The most famous royal dream is perhaps best known because it involved the Great Sphinx. In the late 15th century B.C., young prince Thutmose was hunting in the shadow of the Great Sphinx, constructed around a thousand years before his time and buried in the desert sands. He sat down to rest and fell asleep. He began to dream that the god Re-Horakhty appeared to him and told him to clear the sands from the Sphinx. If he did so, then Thutmose would become pharaoh. After the god’s request was granted, the prophecy was fulfilled.
Thutmose IV commemorated his rise to power by having the dream engraved on a stela—the Dream Stela—and placing it between the Sphinx’s paws. Historians are not sure how Thutmose came to power, so the dream in which the god spoke to him directly may have helped legitimize his right to the throne.
Pharaohs used the power of dreams to help secure their thrones, but everyday Egyptians were looking to guides to decipher their nightly dreams. Written around 1220 B.C., the Dream Manual, found in the so-called Chester Beatty Papyrus, was one such guide. Pieces of the work are missing, but what survives are lists of dreams and their interpretations—139 dreams that are interpreted as good omens are listed first, followed by 83 bad harbingers.
Each dream is composed of the overarching premise followed by lists of dream images with an evaluation of the dream as “good” or “bad,” and an interpretation. For instance, the manual proclaims: “If a man sees himself dead, this is good; a long life awaits him.”
While the Dream Manual is more likely a catalog of potential dream imagery rather than a record of actual dreams, it reveals what issues were of concern to everyday Egyptians. Not surprisingly, many of them—financial matters, matrimonial problems or personal happiness, social status, health, and divine favor or disfavor—feel similar to modern worries. “They enlighten us on the worries of the ‘average’ Egyptians, since it is clear that dream books were not meant to cater only for the elites,” said Szpakowska.
Protection from the night
In the early years of the Third Intermediate Period (1069-664 B.C.), a series of texts featuring protective spells now called “Oracular Amuletic Decrees” came into vogue to ward off nightmares. During this turbulent period, Egypt was struggling and failing to maintain its independence from the powerful Assyrian Empire. Egyptians used these protective spells to keep bad dreams and sleep paralysis away.

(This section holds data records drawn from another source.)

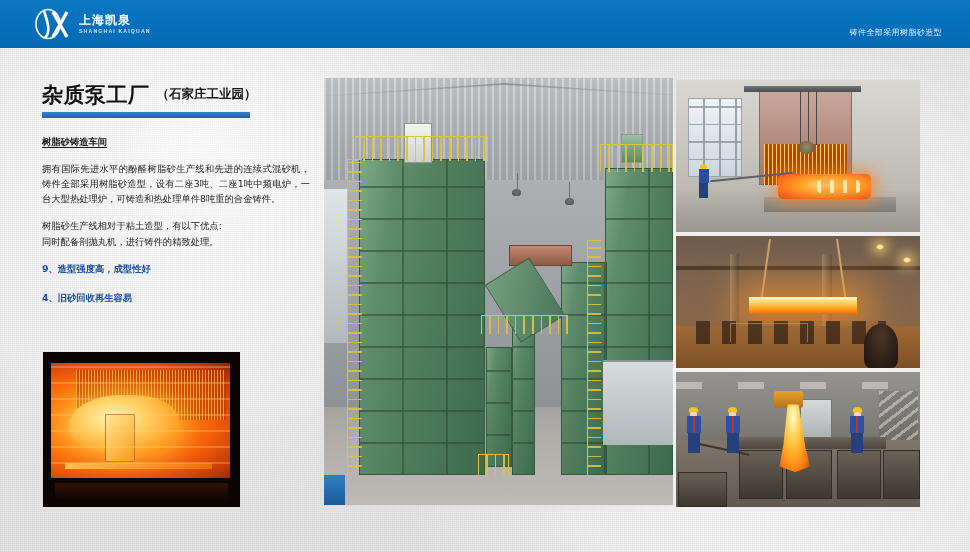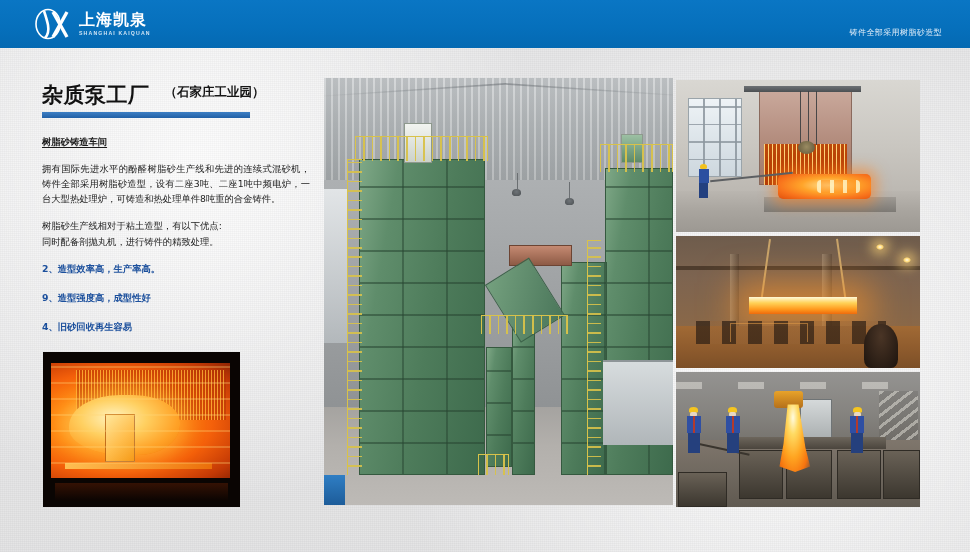--- a/index.html
+++ b/index.html
@@ -52,7 +52,7 @@
   .logo-mark { width: 38px; height: 34px; display: block; }
   .logo-text { display: flex; flex-direction: column; justify-content: center; line-height: 1; }
   .logo-cn {
-    font-size: 16px;
+    font-size: 12px;
     font-weight: bold;
     color: #ffffff;
     letter-spacing: 1px;

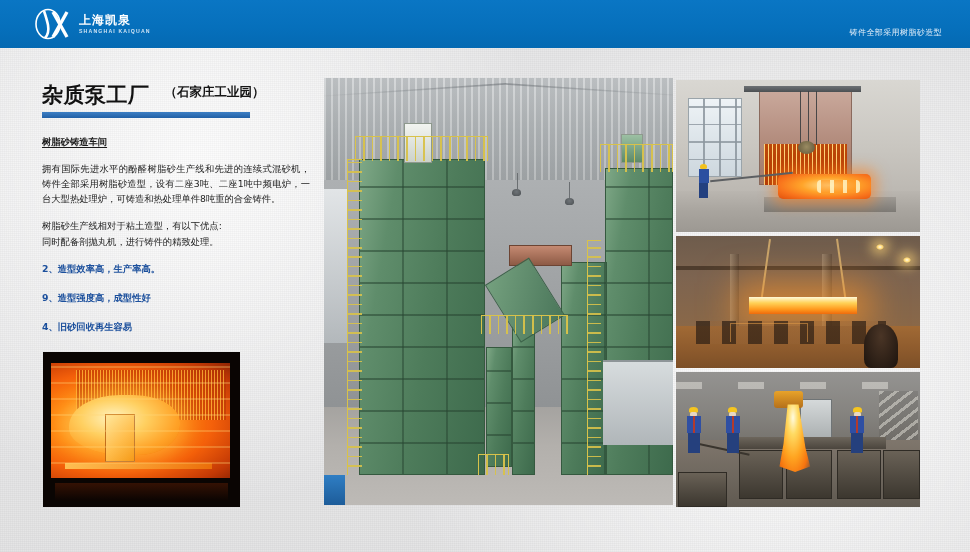--- a/index.html
+++ b/index.html
@@ -85,8 +85,8 @@
   }
   .title-row {
     display: flex;
-    align-items: flex-start;
-    gap: 15px;
+    align-items: center;
+    gap: 7px;
   }
   .title-main {
     font-size: 21px;

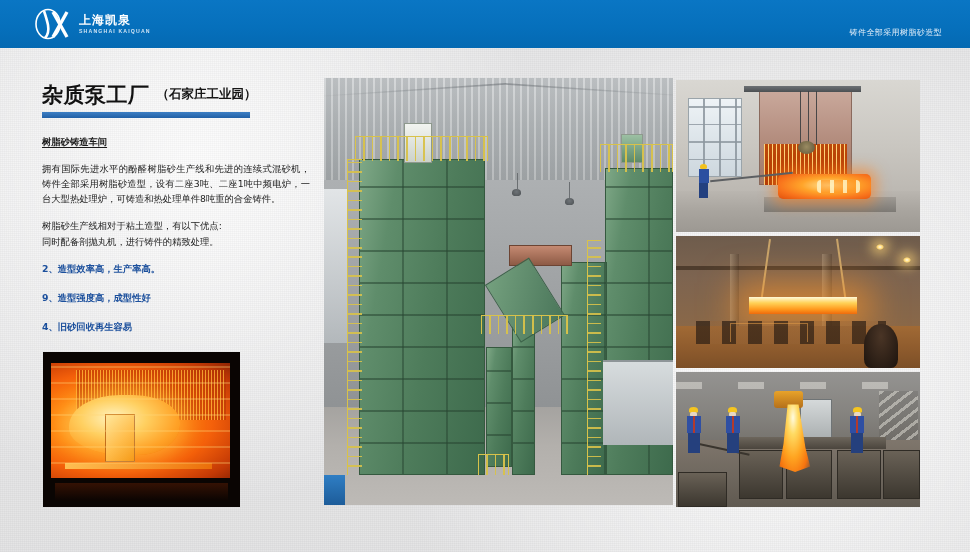--- a/index.html
+++ b/index.html
@@ -605,7 +605,6 @@
     <div class="para tight">同时配备剖抛丸机，进行铸件的精致处理。</div>
 
     <div class="bullets">
-      <div class="bullet">2、造型效率高，生产率高。</div>
       <div class="bullet">9、造型强度高，成型性好</div>
       <div class="bullet">4、旧砂回收再生容易</div>
     </div>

The Chester Beatty Papyrus also includes a cure to drive out the bad dreams using a poultice of bread, herbs, beer, and myrrh rubbed on the dreamer’s face. “In many ways, the ancient Egyptian methods for combating nightmares were not so far off from those of today as we might think,” said Szpakowska.
To protect themselves from bad dreams, Egyptians were also advised to decorate their bedposts, headboards, and headrests with the fierce images of protective guardians, such as Taweret, a fertility goddess and protector of children.
Amulets of Taweret often depicted her as a pregnant hippopotamus and were common nighttime guardians employed by Egyptian mothers. Rearing cobra statuettes were also popular, placed in the corners of rooms to form a defensive perimeter around those sleeping. A god known as Bes, recognizable by his ugly squat form, bowed legs, and leonine hair, also warded off bad dreams.
Headrests were often inscribed with protective prayers. Over the centuries, headrests' shape and construction remained consistent, whether made for kings or the common people, although most headrests in museums are funerary and therefore were not intended for everyday use. Some New Kingdom headrests are accompanied by hieroglyphic blessings. One reads “A good sleep and a nose full of joy”; others wish for “A good sleep under Amon’s protection.”